_Selected text_

# Saddle bag for English saddle?



## ACinATX (Sep 12, 2018)

Does anyone have a specific saddle bag they'd recommend for an English saddle? It could be either a dressage saddle or a jumping saddle. I don't know, maybe it doesn't even need to be a saddle bag, just some sort of thing that can hold a few necessities for a short trail ride: a couple of halters and lead ropes (I don't want to do the bridle over halter thing), a hoof pick, a couple of small bottles of water. Hmm, I guess my phone, too, unless I wear cargo pants.

I've googled it an I see there are a lot of options, so what I'm looking to get out of this thread is a recommendation something that hopefully someone has used personally and liked.


----------



## CaliforniaDreaming (May 8, 2011)

There's a couple of different saddle bags out there that work for english saddles. I can use my Snugpaks (no longer made) on either my western saddle, my dressage or my treeless Ghost. I've heard Stowaway makes a good pack, and I've heard lots of good things about Horse Bums (but not having a need for another set of packs, I haven't spent any money on those)

I don't know if you're likely to fit a halter in a pommel pack, along with a lead rope. Most of them are pretty small, and meant for necessaities. A rope halter might fit, but a lot of people who tend to use pommel bags are probably using snap-on halter bridles anyway (my favorite kind of bridle) so it's kind of a moot point.

Your phone NEVER goes in the saddle bag. Ever. I always ride with a Horse Holster, even if it's just puttering around the trails on the ranch where I'm probably within screaming distance of the barn owner's house or the house that belongs to their son. Always leave the phone on you.

_Goal 1_
What items does the first post in the saddle bag thread say the rider wants to carry on a short trail ride? List them all.
_Goal 2_
From the saddle bag thread, quote the passage between "Does anyone have" and "wear cargo pants.", inclusive.
_Goal 3_
Write what comes next in the saddle bag thread, picking up after its last post.
The lines that come after this thread are separate material.

_Data segment_

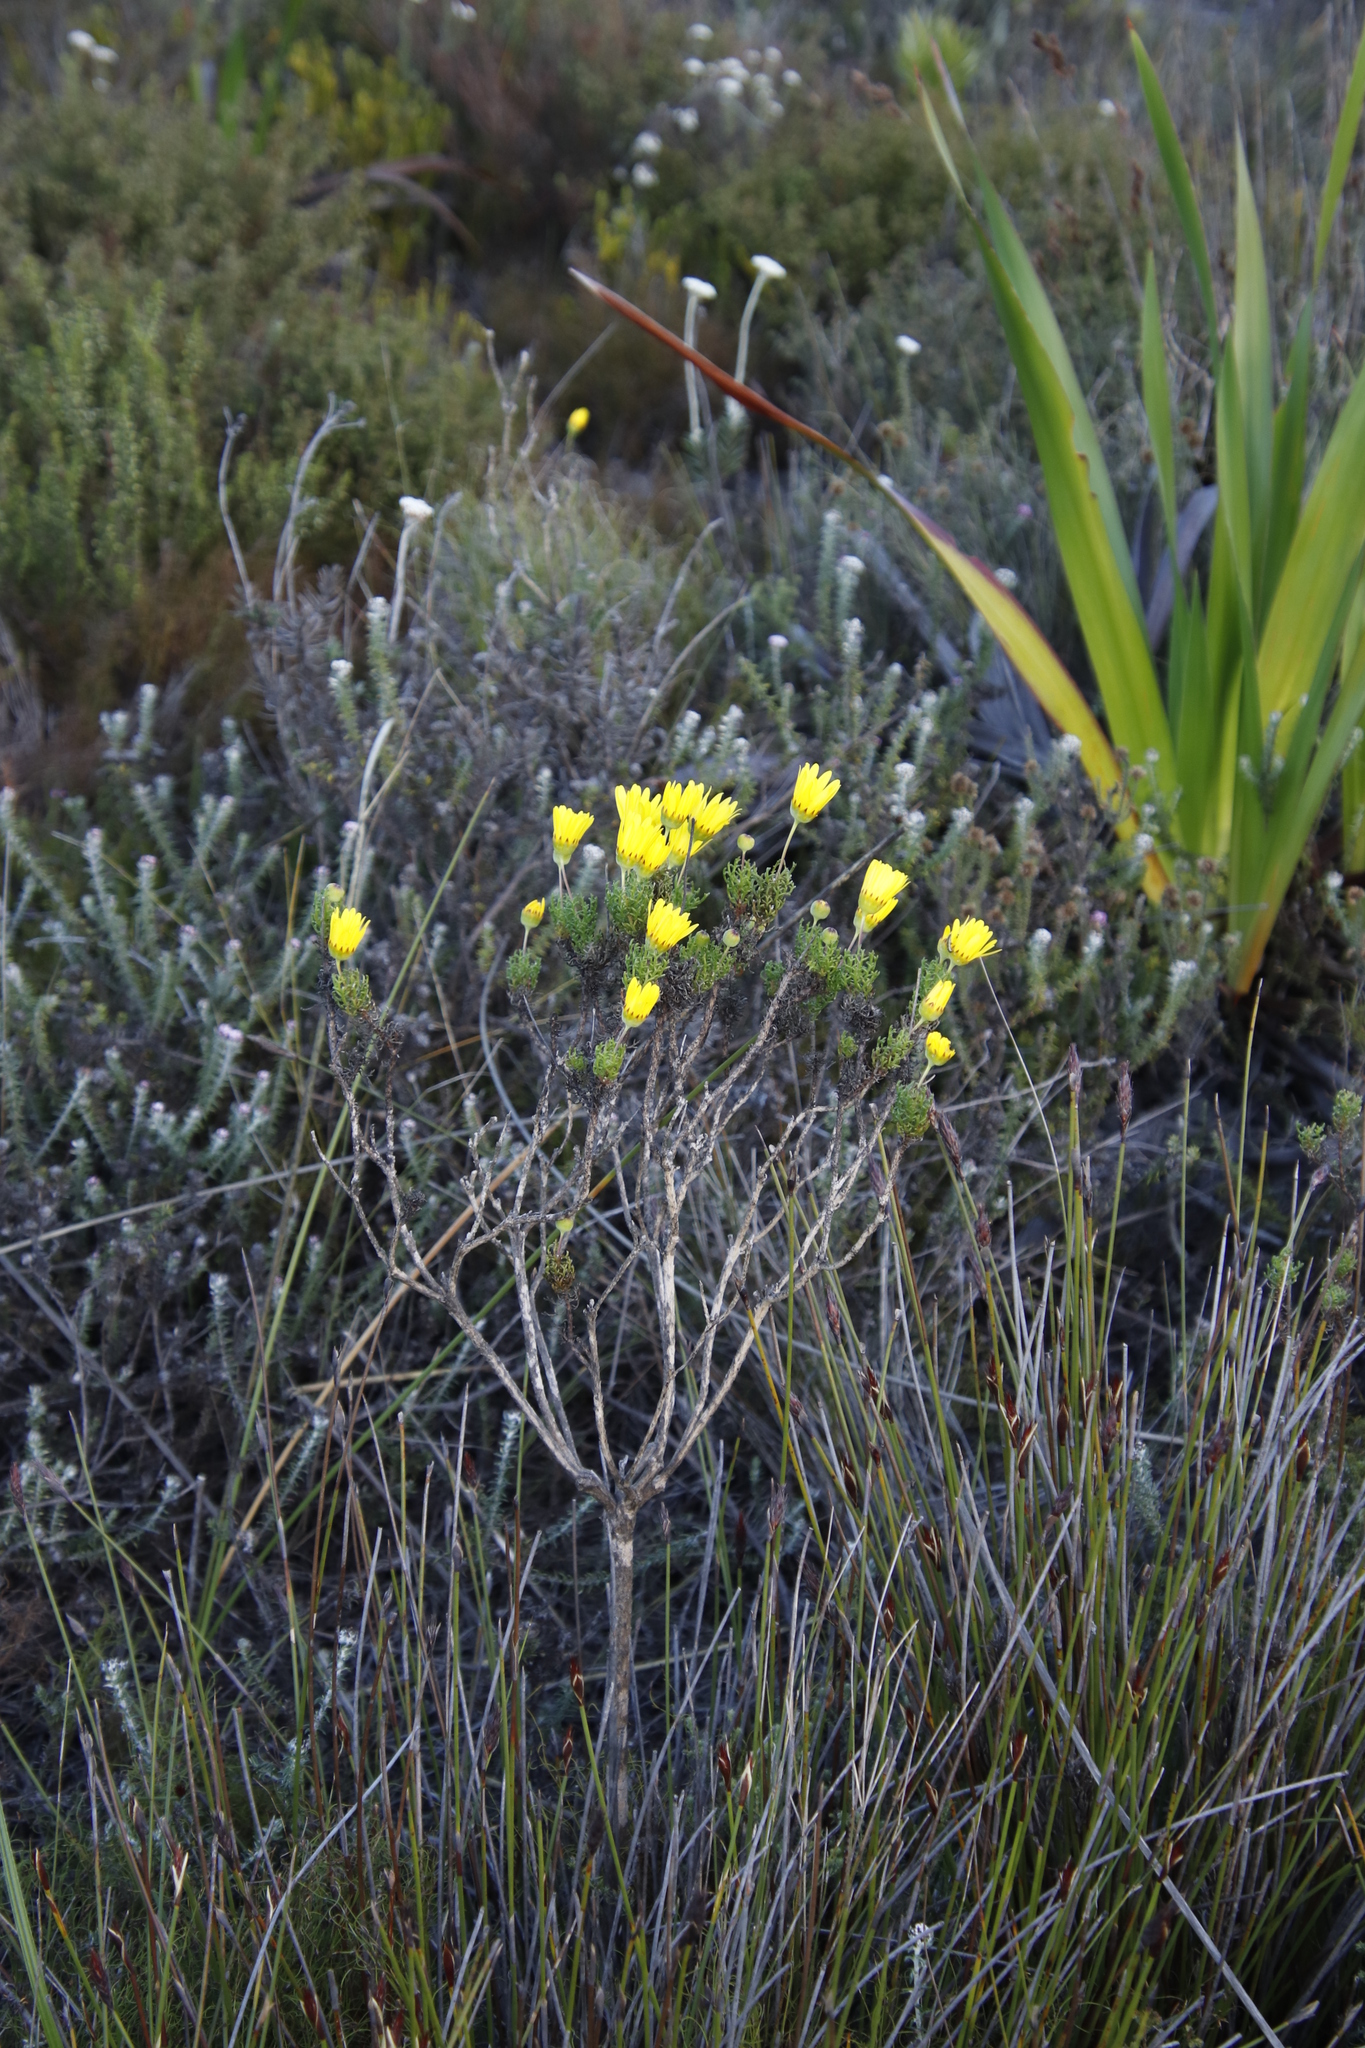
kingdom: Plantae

_Written answer 1_
Halters, lead ropes, a hoof pick, small bottles of water, and a phone.

_Written answer 2_
Does anyone have a specific saddle bag they'd recommend for an English saddle? It could be either a dressage saddle or a jumping saddle. I don't know, maybe it doesn't even need to be a saddle bag, just some sort of thing that can hold a few necessities for a short trail ride: a couple of halters and lead ropes (I don't want to do the bridle over halter thing), a hoof pick, a couple of small bottles of water. Hmm, I guess my phone, too, unless I wear cargo pants.

_Written answer 3_
----------



## egrogan (Jun 1, 2011)

I have Mai Paks, but that’s not made any more either. I hear people complain about the current quality of Stoaway (apparently used to be better) but people seem to like Horsebums. I think I just saw on FB that they might be stopping taking orders soon, but not sure if temporary or permanent. I would look into theirs.

I agree with @CaliforniaDreaming that I would never put my phone in saddle bags. I wear a hi vis vest year round and it stays in there.

There are lots of design options depending on what you need to carry; mine has a thin zippered pocket on the top of the withers where I keep baling twine, a travel pack of Kleenex, a hoof pick and some treats. It has two large side pockets, one zippered and one not. They both can fit a regular sized plastic water bottle. If I only carry one water bottle, I can fit a rope halter and a thin, short lead rope if I am creative in how I fold it all up. I sometimes ride in a bitless side pull, so would bring the halter if it was a longer ride, and sometimes ride with a bridle with no cavesson and a rope halter underneath, lead attached.

I dont have many great pics of my horse tacked so this is kind of hard to see, but I think this probably has the halter in the (photo) left side and water bottle on the right








Mine is about as small as you’ll see in endurance since I am just doing short intros. This is me holding @phantomhorse13’s horse Link, and hers are roomier. @QueenofFrance08 probably has some suggestions too.


----------



## QtrBel (May 31, 2012)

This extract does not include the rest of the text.